━━━━━ Excerpted records

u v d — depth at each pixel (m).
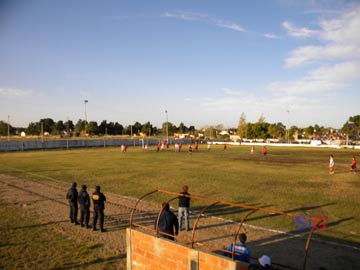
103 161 40.75
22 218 14.33
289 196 18.97
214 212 15.37
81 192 12.99
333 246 10.81
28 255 9.98
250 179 25.59
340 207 16.25
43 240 11.37
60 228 12.84
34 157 47.47
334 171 31.06
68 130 161.25
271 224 13.32
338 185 22.98
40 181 24.72
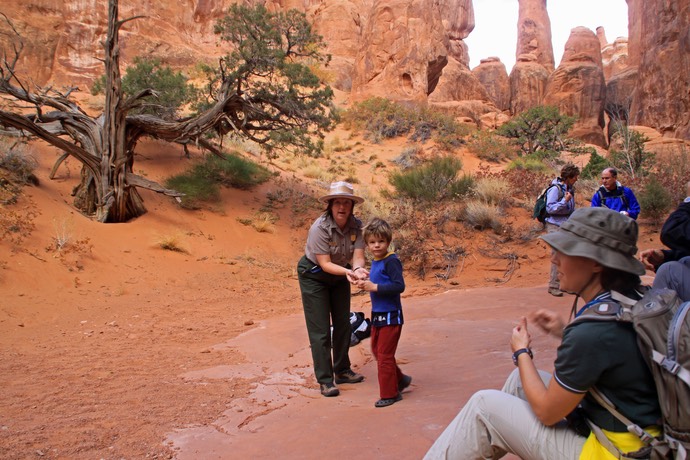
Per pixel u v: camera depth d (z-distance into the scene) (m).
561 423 2.01
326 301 4.67
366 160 26.03
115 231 13.12
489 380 4.30
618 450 1.84
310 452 3.19
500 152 28.16
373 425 3.53
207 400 4.50
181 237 13.65
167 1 36.03
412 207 15.26
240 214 16.36
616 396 1.84
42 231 11.55
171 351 6.57
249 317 9.04
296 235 16.14
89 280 10.64
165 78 19.77
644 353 1.76
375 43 36.62
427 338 6.29
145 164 18.45
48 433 3.68
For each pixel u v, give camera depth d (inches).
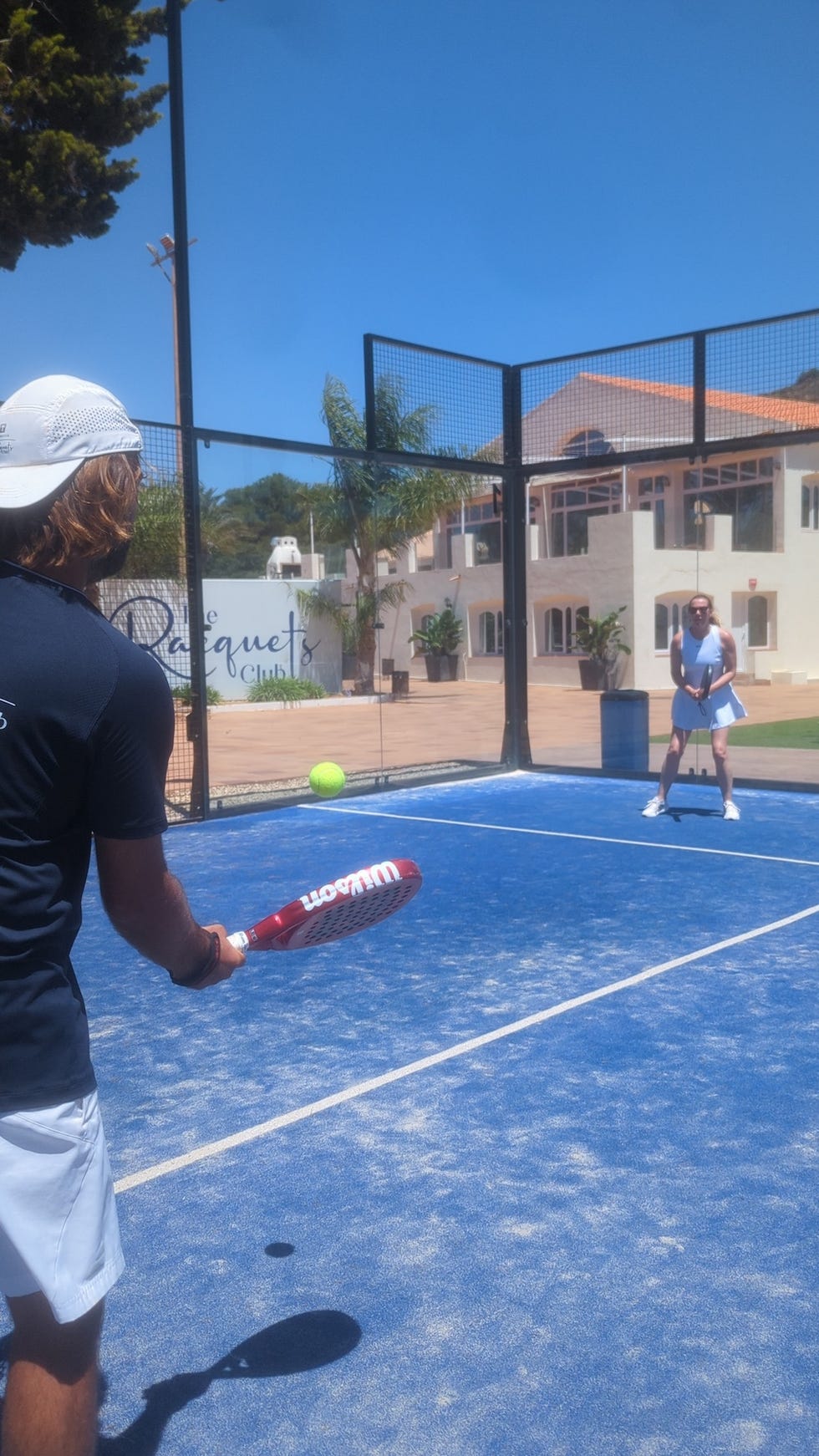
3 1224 65.1
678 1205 139.1
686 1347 112.5
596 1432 101.0
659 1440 99.8
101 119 446.6
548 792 483.2
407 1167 149.8
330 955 245.0
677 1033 196.1
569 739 746.8
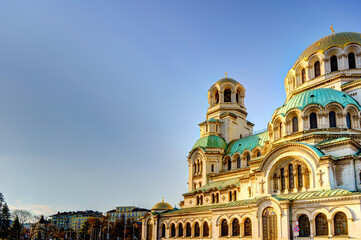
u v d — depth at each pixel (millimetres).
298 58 83062
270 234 53938
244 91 108000
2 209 161875
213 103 107062
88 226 192125
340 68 73250
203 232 71875
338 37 77062
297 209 51938
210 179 91188
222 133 99688
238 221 61375
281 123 67375
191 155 97625
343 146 55594
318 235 49031
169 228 81812
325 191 51719
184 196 90188
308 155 56031
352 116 62719
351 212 46000
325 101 62969
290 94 81000
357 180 52594
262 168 62406
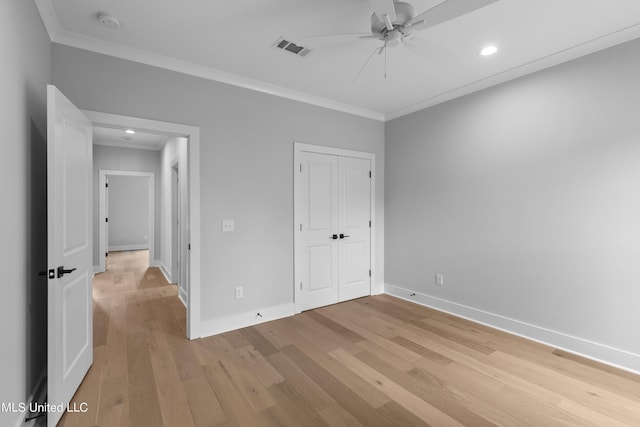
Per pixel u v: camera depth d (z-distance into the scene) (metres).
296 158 3.53
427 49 2.01
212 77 2.97
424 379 2.21
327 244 3.86
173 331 3.05
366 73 3.03
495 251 3.15
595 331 2.49
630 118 2.31
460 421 1.77
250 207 3.21
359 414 1.84
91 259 2.32
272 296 3.37
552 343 2.73
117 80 2.54
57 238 1.74
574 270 2.61
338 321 3.33
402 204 4.14
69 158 1.93
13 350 1.54
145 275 5.59
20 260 1.67
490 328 3.14
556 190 2.71
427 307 3.79
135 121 2.61
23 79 1.71
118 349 2.64
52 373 1.67
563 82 2.65
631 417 1.80
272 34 2.38
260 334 2.98
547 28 2.28
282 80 3.20
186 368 2.34
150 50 2.60
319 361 2.46
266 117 3.32
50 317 1.68
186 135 2.86
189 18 2.17
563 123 2.65
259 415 1.83
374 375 2.26
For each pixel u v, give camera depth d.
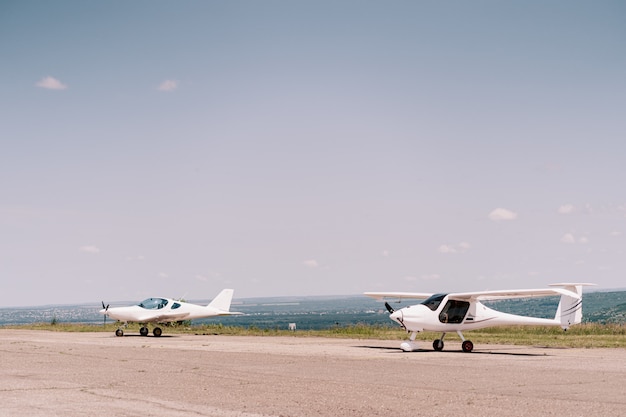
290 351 24.02
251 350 24.41
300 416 10.95
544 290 24.22
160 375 16.27
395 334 35.94
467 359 21.44
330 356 22.02
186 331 39.97
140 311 34.72
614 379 15.87
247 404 12.03
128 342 29.23
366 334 36.19
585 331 37.09
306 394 13.22
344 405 11.96
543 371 17.66
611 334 36.06
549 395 13.23
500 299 26.48
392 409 11.59
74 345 26.89
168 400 12.42
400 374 16.75
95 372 16.92
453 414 11.14
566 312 27.16
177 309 35.62
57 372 16.92
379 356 22.31
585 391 13.80
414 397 12.90
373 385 14.59
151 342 29.31
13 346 26.22
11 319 170.50
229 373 16.77
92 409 11.40
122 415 10.85
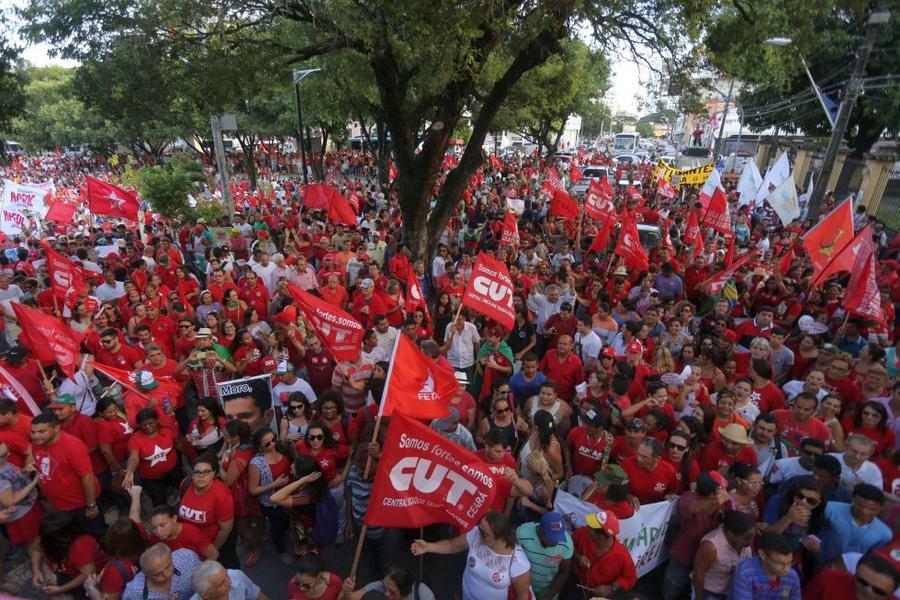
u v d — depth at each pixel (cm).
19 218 1773
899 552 363
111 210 1545
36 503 555
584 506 493
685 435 539
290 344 870
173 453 612
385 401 509
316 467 541
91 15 1088
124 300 999
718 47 1191
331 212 1628
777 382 796
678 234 1642
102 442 596
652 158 5747
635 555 509
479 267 759
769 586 399
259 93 1361
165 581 415
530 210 2277
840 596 392
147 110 1222
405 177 1249
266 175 4750
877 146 2548
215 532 497
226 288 1041
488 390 771
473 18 905
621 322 927
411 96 1956
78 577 477
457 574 579
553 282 995
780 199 1524
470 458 425
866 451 501
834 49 1980
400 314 1018
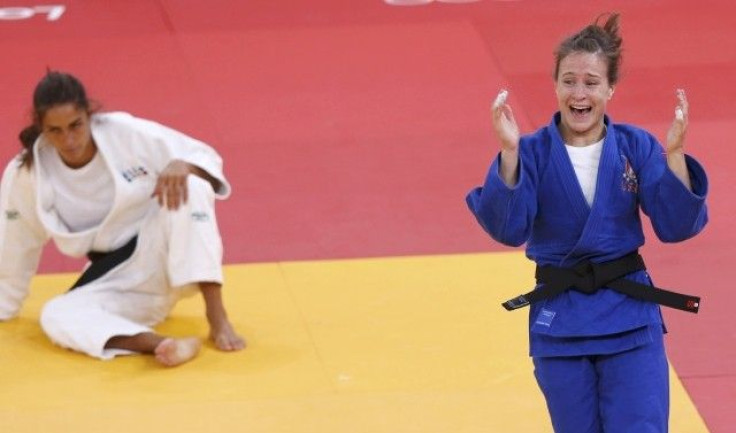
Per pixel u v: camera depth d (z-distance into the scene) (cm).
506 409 1670
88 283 1859
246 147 2625
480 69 3016
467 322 1905
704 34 3206
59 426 1641
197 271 1805
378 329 1889
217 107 2827
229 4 3453
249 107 2825
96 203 1831
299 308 1959
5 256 1869
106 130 1800
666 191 1287
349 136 2677
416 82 2945
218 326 1834
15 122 2738
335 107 2820
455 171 2508
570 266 1335
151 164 1823
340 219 2312
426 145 2630
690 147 2578
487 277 2053
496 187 1283
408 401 1692
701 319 1934
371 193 2416
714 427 1652
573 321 1320
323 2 3466
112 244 1853
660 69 2992
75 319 1817
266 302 1981
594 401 1344
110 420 1652
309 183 2462
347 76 2984
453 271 2078
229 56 3100
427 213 2331
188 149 1833
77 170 1809
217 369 1777
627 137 1333
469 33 3225
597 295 1323
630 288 1323
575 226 1323
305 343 1848
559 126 1347
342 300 1986
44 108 1731
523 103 2827
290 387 1730
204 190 1809
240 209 2353
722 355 1831
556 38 3192
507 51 3116
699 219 1305
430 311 1944
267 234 2258
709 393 1733
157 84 2950
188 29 3272
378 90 2905
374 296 1998
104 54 3116
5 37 3225
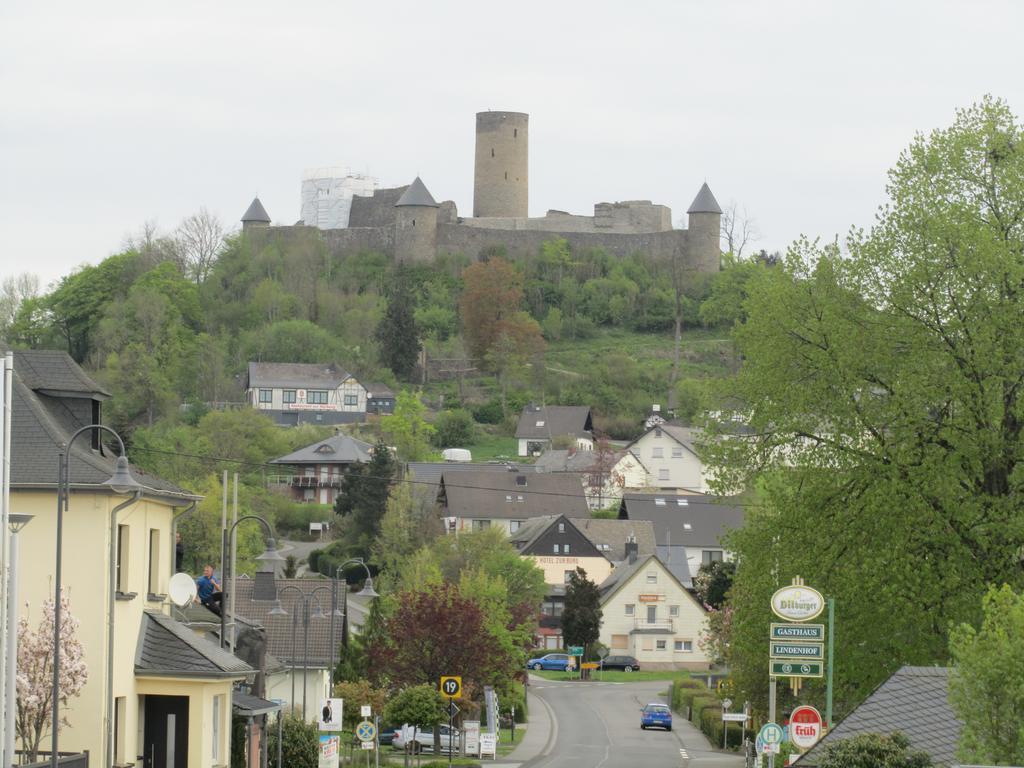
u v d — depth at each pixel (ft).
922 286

━━━━━━━━━━

### What to do
Look above for the line with "165 78 19.77"; quote it and every line after it, stopping after the line with "460 421 1.77", exactly, with nothing added and without pictures.

### Written solution
165 78 19.77
644 353 1.76
375 43 36.62
427 338 6.29
145 164 18.45
48 433 3.68
For each pixel u v, give camera depth d (inches).
3 1224 65.1
678 1205 139.1
686 1347 112.5
596 1432 101.0
659 1440 99.8
101 119 446.6
548 792 483.2
407 1167 149.8
330 955 245.0
677 1033 196.1
569 739 746.8
u v d — depth at each pixel (millimetres).
298 58 83062
270 234 53938
244 91 108000
2 209 161875
213 103 107062
88 226 192125
340 68 73250
203 232 71875
338 37 77062
297 209 51938
210 179 91188
222 133 99688
238 221 61375
281 123 67375
191 155 97625
343 146 55594
318 235 49031
169 228 81812
325 191 51719
184 196 90188
308 155 56031
352 116 62719
351 212 46000
325 101 62969
290 94 81000
357 180 52594
262 168 62406
Per pixel u v: camera depth d (z-distance into the scene) (metres).
296 158 3.53
427 49 2.01
212 77 2.97
424 379 2.21
327 244 3.86
173 331 3.05
366 73 3.03
495 251 3.15
595 331 2.49
630 118 2.31
460 421 1.77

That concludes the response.